> **Exercise**:
Wherever the string "Santiago" shows up in the records below, return that line.

> **Data in this exercise**:
┌────────
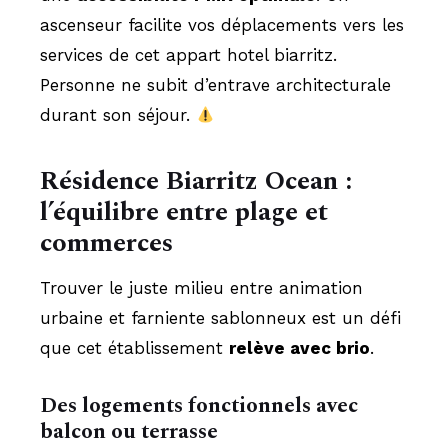
ascenseur facilite vos déplacements vers les
services de cet appart hotel biarritz.
Personne ne subit d’entrave architecturale
durant son séjour.
Résidence Biarritz Ocean :
l’équilibre entre plage et
commerces
Trouver le juste milieu entre animation
urbaine et farniente sablonneux est un défi
que cet établissement
relève avec brio
.
Des logements fonctionnels avec
balcon ou terrasse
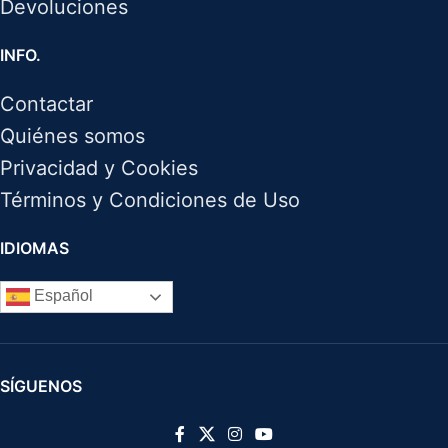
Devoluciones
INFO.
Contactar
Quiénes somos
Privacidad y Cookies
Términos y Condiciones de Uso
IDIOMAS
Español
SÍGUENOS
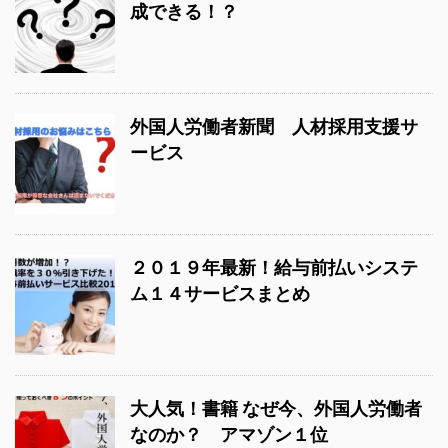
成できる！？
外国人労働者新聞 人材採用支援サ
ービス
２０１９年最新！給与前払いシステ
ム１４サービスまとめ
大人気！書籍 なぜ今、外国人労働者
なのか？ アマゾン１位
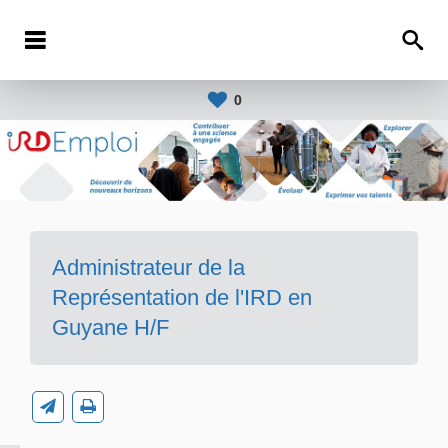
0
Administrateur de la
Représentation de l'IRD en
Guyane H/F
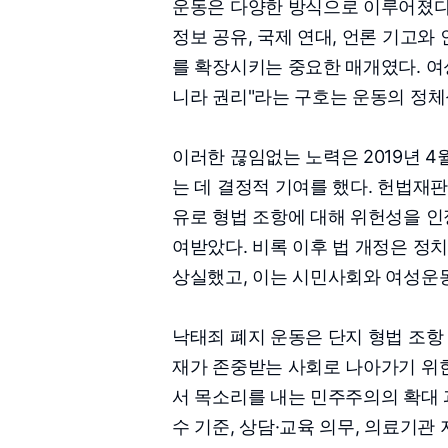
운동은 다양한 방식으로 이루어졌다.
정보 공유, 국제 연대, 언론 기고와
를 확장시키는 중요한 매개였다. 여
니라 권리"라는 구호는 운동의 정체
이러한 끊임없는 노력은 2019년 4
는 데 결정적 기여를 했다. 헌법재
유로 형법 조항에 대해 위헌성을 인
여받았다. 비록 이후 법 개정은 정
상실했고, 이는 시민사회와 여성운
낙태죄 폐지 운동은 단지 형법 조항 
재가 존중받는 사회로 나아가기 위
서 목소리를 내는 민주주의의 확대 
수 기준, 상담·교육 의무, 의료기관 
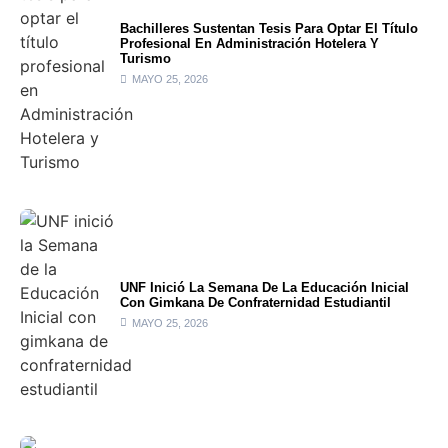
Bachilleres Sustentan Tesis Para Optar El Título
Profesional En Administración Hotelera Y
Turismo
MAYO 25, 2026
UNF Inició La Semana De La Educación Inicial
Con Gimkana De Confraternidad Estudiantil
MAYO 25, 2026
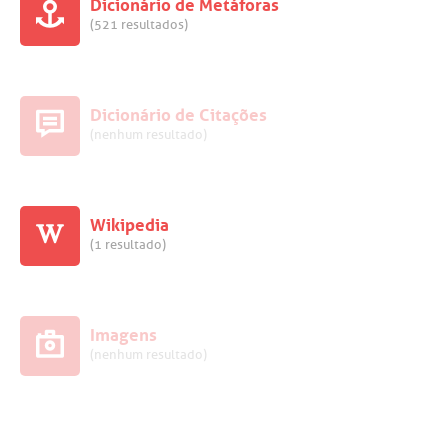
Dicionário de Metáforas
(521 resultados)
Dicionário de Citações
(nenhum resultado)
Wikipedia
(1 resultado)
Imagens
(nenhum resultado)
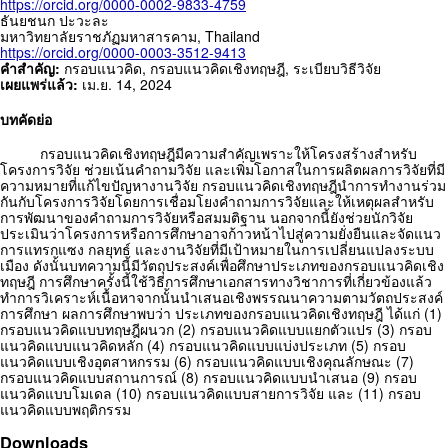
https://orcid.org/0000-0002-9833-4759
ธันยชนก ปะวะละ
มหาวิทยาลัยราชภัฏมหาสารคาม,
Thailand
https://orcid.org/0000-0003-3512-9413
คำสำคัญ:
กรอบแนวคิด
,
กรอบแนวคิดเชิงทฤษฎี
,
ระเบียบวิธีวิจัย
เผยแพร่แล้ว:
เม.ย. 14, 2024
บทคัดย่อ
กรอบแนวคิดเชิงทฤษฎีมีความสำคัญเพราะให้โครงสร้างสำหรับ
โครงการวิจัย ช่วยเน้นคำถามวิจัย และเพิ่มโอกาสในการผลิตผลการวิจัยที่มี
ความหมายที่แก้ไขปัญหางานวิจัย กรอบแนวคิดเชิงทฤษฎีนำการทำงานร่วม
กันกับโครงการวิจัยโดยการเชื่อมโยงคำถามการวิจัยและให้เหตุผลสำหรับ
การพัฒนาของคำถามการวิจัยหรือสมมติฐาน นอกจากนี้ยังช่วยนักวิจัย
ประเมินว่าโครงการหรือการศึกษาอาจก้าวหน้าไปสู่ความยั่งยืนและจัดแนว
การแทรกแซง กลยุทธ์ และงานวิจัยที่มีเป้าหมายในการเปลี่ยนแปลงระบบ
เมือง ดังนั้นบทความนี้มีวัตถุประสงค์เพื่อศึกษาประเภทของกรอบแนวคิดเชิง
ทฤษฎี การศึกษาครั้งนี้ใช้วิธีการศึกษาเอกสารทางวิชาการที่เกี่ยวข้องแล้ว
ทำการวิเคราะห์เนื้อหาจากนั้นนำเสนอเชิงพรรณนาความตามวัตถประสงค์
การศึกษา ผลการศึกษาพบว่า ประเภทของกรอบแนวคิดเชิงทฤษฎี ได้แก่ (1)
กรอบแนวคิดแบบทฤษฎีผนวก (2) กรอบแนวคิดแบบแยกตัวแปร (3) กรอบ
แนวคิดแบบแนวคิดหลัก (4) กรอบแนวคิดแบบแบ่งประเภท (5) กรอบ
แนวคิดแบบเชิงอุตสาหกรรม (6) กรอบแนวคิดแบบเชิงคุณลักษณะ (7)
กรอบแนวคิดแบบสถานการณ์ (8) กรอบแนวคิดแบบนำเสนอ (9) กรอบ
แนวคิดแบบโมเดล (10) กรอบแนวคิดแบบสายการวิจัย และ (11) กรอบ
แนวคิดแบบพฤติกรรม
Downloads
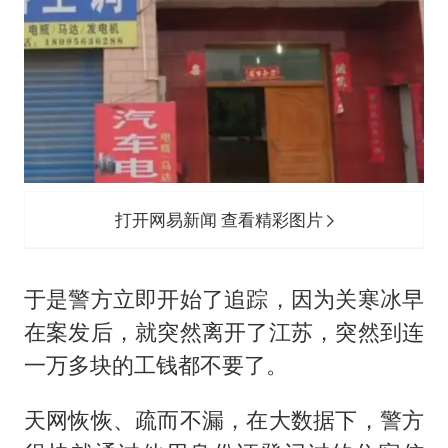
打开网易新闻 查看精彩图片
于是警方立即开始了追踪，因为关寒冰早
在案发后，就突然离开了江苏，突然到连
一万多块的工钱都不要了。
天网恢恢、疏而不漏，在大数据下，警方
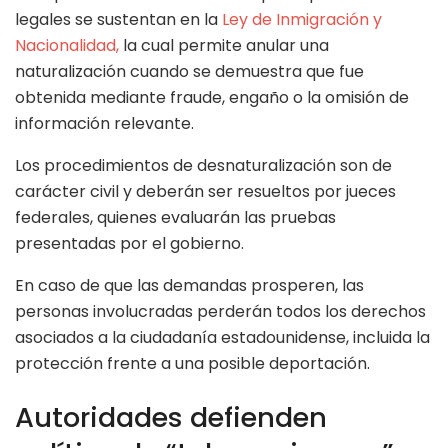
legales se sustentan en la
Ley de Inmigración y
Nacionalidad,
la cual permite anular una
naturalización cuando se demuestra que fue
obtenida mediante fraude, engaño o la omisión de
información relevante.
Los procedimientos de desnaturalización son de
carácter civil y deberán ser resueltos por jueces
federales, quienes evaluarán las pruebas
presentadas por el gobierno.
En caso de que las demandas prosperen, las
personas involucradas perderán todos los derechos
asociados a la ciudadanía estadounidense, incluida la
protección frente a una posible deportación.
Autoridades defienden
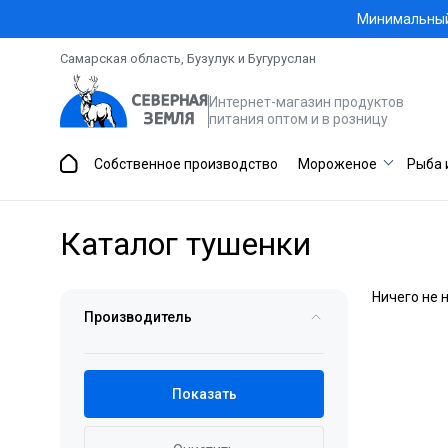
Минимальный 
Самарская область, Бузулук и Бугуруслан
Интернет-магазин продуктов
питания оптом и в розницу
Собственное производство
Мороженое
Рыба 
Каталог тушенки
Ничего не 
Производитель
Показать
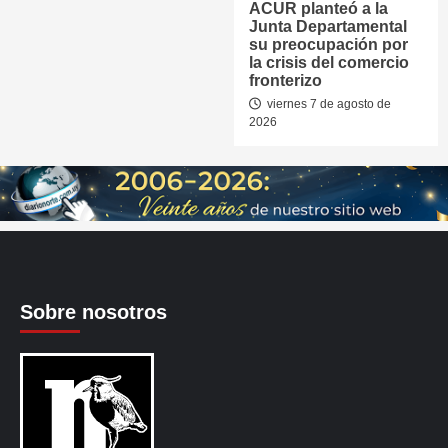
ACUR planteó a la
Junta Departamental
su preocupación por
la crisis del comercio
fronterizo
viernes 7 de agosto de
2026
Sobre nosotros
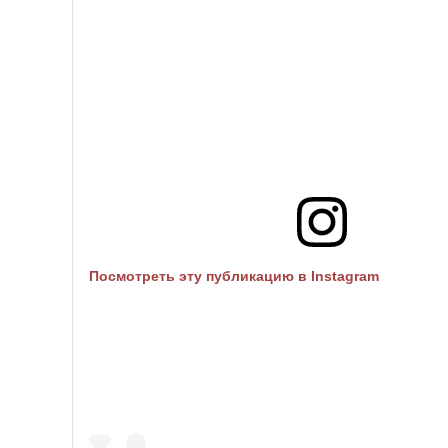
Посмотреть эту публикацию в Instagram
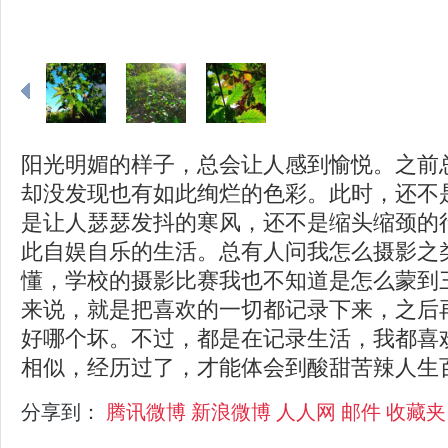
阳光明媚的样子，总会让人感到愉悦。之前
却没发现也有如此绚烂的色彩。此时，还不
是让人瑟瑟发抖的寒风，还不是缩头缩颈的
此自娱自乐的生活。总有人问我怎么摄影之
懂，学校的摄影比赛我也不知道是怎么蒙到
来说，就是把喜欢的一切都记录下来，之后
好哪个坏。不过，都是在记录生活，我都喜
相似，经历过了，才能体会到酸甜苦辣人生
分享到：
腾讯微博
新浪微博
人人网
邮件
收藏夹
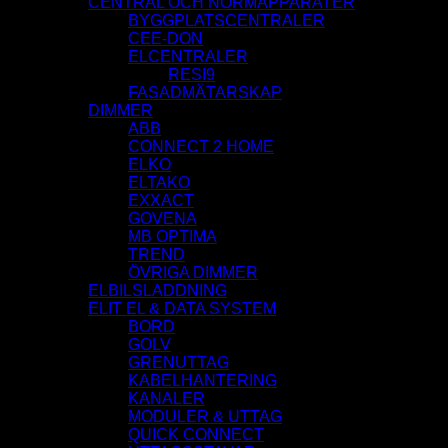
CENTRAL OCH NORMAPPARATER
BYGGPLATSCENTRALER
CEE-DON
ELCENTRALER
RESI9
FASADMÄTARSKAP
DIMMER
ABB
CONNECT 2 HOME
ELKO
ELTAKO
EXXACT
GOVENA
MB OPTIMA
TREND
ÖVRIGA DIMMER
ELBILSLADDNING
ELIT EL & DATA SYSTEM
BORD
GOLV
GRENUTTAG
KABELHANTERING
KANALER
MODULER & UTTAG
QUICK CONNECT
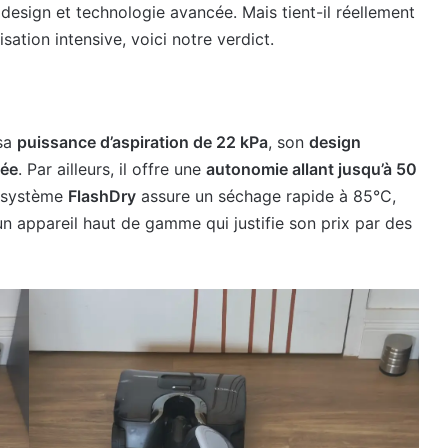
 design et technologie avancée. Mais tient-il réellement
sation intensive, voici notre verdict.
 sa
puissance d’aspiration de 22 kPa
, son
design
cée
. Par ailleurs, il offre une
autonomie allant jusqu’à 50
n système
FlashDry
assure un séchage rapide à 85°C,
n appareil haut de gamme qui justifie son prix par des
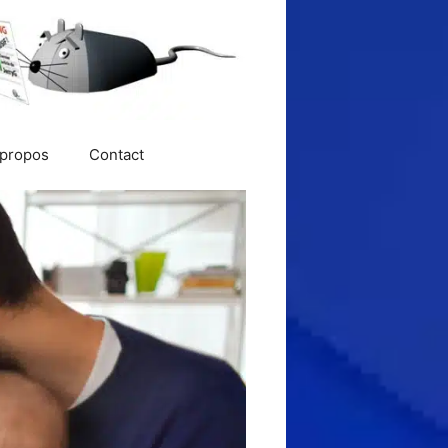
 propos
Contact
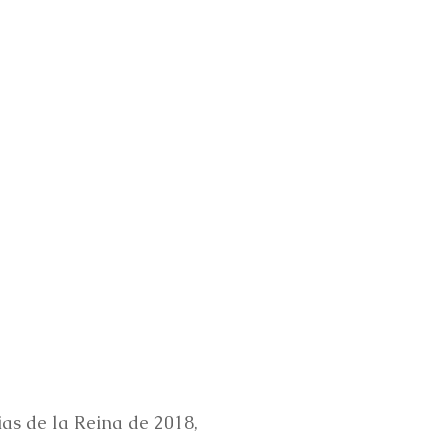
as de la Reina de 2018,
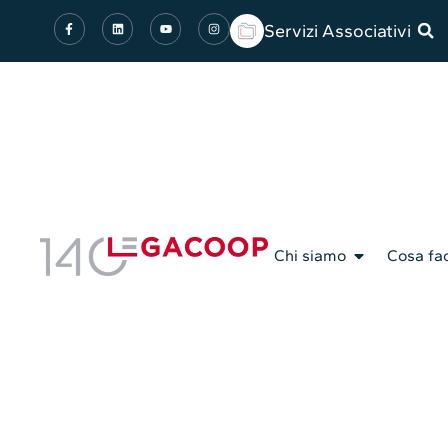
Servizi Associativi
Chi siamo
Cosa fa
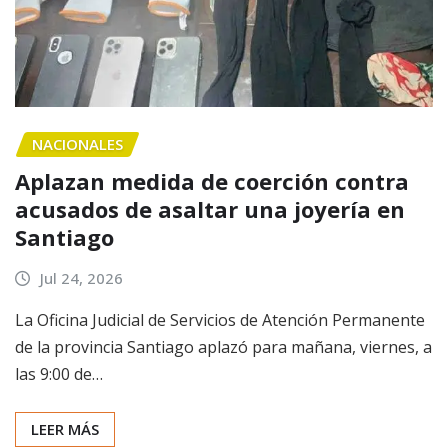
NACIONALES
Aplazan medida de coerción contra
acusados de asaltar una joyería en
Santiago
Jul 24, 2026
La Oficina Judicial de Servicios de Atención Permanente
de la provincia Santiago aplazó para mañana, viernes, a
las 9:00 de…
LEER MÁS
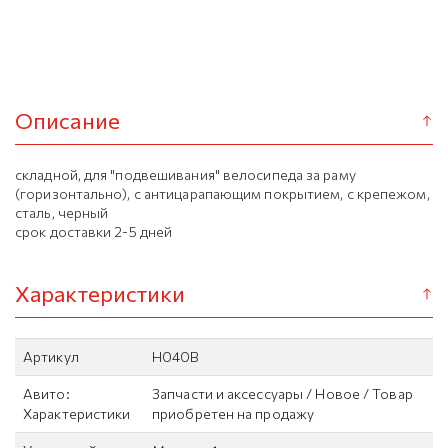
Описание
складной, для "подвешивания" велосипеда за раму
(горизонтально), с антицарапающим покрытием, с крепежом,
сталь, черный
срок доставки 2-5 дней
Характеристики
Артикул
H040B
Авито:
Запчасти и аксессуары / Новое / Товар
Характеристики
приобретен на продажу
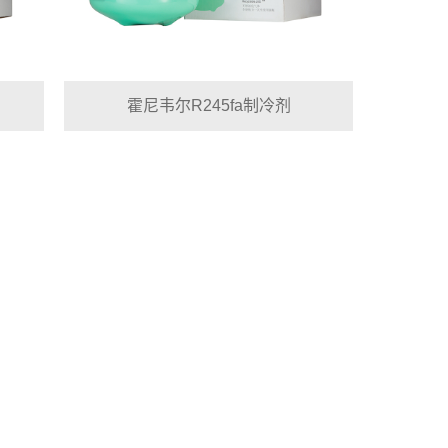
霍尼韦尔R245fa制冷剂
└────────
> **Your response**:
Santiago
de la provincia Santiago aplazó para mañana, viernes, a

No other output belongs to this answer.